Ed è in linea con queste premesse che la misura Open RSA ha visto una crescita significativa, soprattutto negli ultimi anni (slide 3).
Le Rsa Aperte è una misura introdotta dalla Regione Lombardia nel 2013 che si rivolge agli anziani affetti da demenza e alle persone non autosufficienti di età superiore ai settantacinque anni, con l’obiettivo di fornire servizi socio-sanitari agli anziani a loro residenze normalmente disponibili solo all’interno di una Rsa: un provvedimento che porta letteralmente le Rsa nelle case degli anziani, mettendo a disposizione dei territori le loro professionalità e la loro esperienza assistenziale.
Le ragioni di questo crescente interesse sono molteplici: dal lato della domanda ci sono i dati relativi all’invecchiamento della popolazione e alla crescita delle demenze, dal lato dell’offerta c’è l’evidente beneficio indotto dalla disponibilità di un servizio che contribuisce concretamente a prevenire e/o rinviare i ricoveri in strutture residenziali.
Nel 2024 Regione Lombardia ha allineato le retribuzioni delle prestazioni individuali a quelle del consolidato servizio Adi (ora assistenza domiciliare), riconoscendo così il valore di una misura che sostiene l’anziano e la sua famiglia all’interno del proprio contesto abitativo e utilizzando gli appositi fondi Pnrr per implementare tariffe e numero di servizi
Tali azioni confermano il ruolo che questa misura può e deve poter svolgere all’interno dell’assistenza sanitaria territoriale attraverso professionisti appositamente formati che entrano nelle case degli anziani fragili, supportandone il percorso di cura e monitorando costantemente l’evoluzione dei bisogni.
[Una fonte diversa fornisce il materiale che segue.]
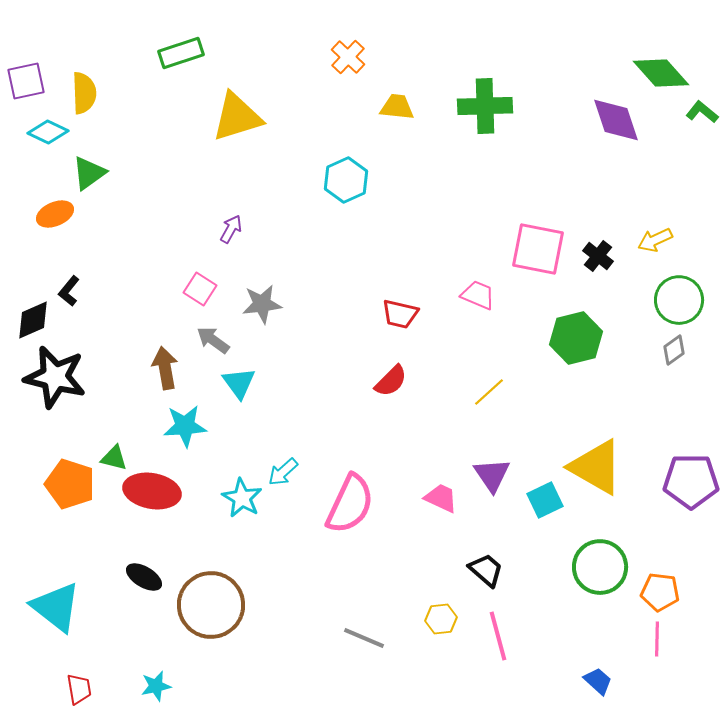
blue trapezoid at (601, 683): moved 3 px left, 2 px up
Soprattutto, in termini di ripetibilità, questa tipologia di servizio indica la possibilità di uscire da una logica di contrapposizione tra residenza in Rsa e residenza a domicilio, analizzando i bisogni dell’anziano assistito in termini di appropriatezza e comprendendo come il continuum di la cura passa dalle mura domestiche sia in termini di performance, attraverso professionisti socio-sanitari abituati anche a elevata complessità, quando con percorsi di adattamento domotico o con le nuove tecnologie che consentono, ad esempio, il controllo dell’aderenza terapeutica da remoto.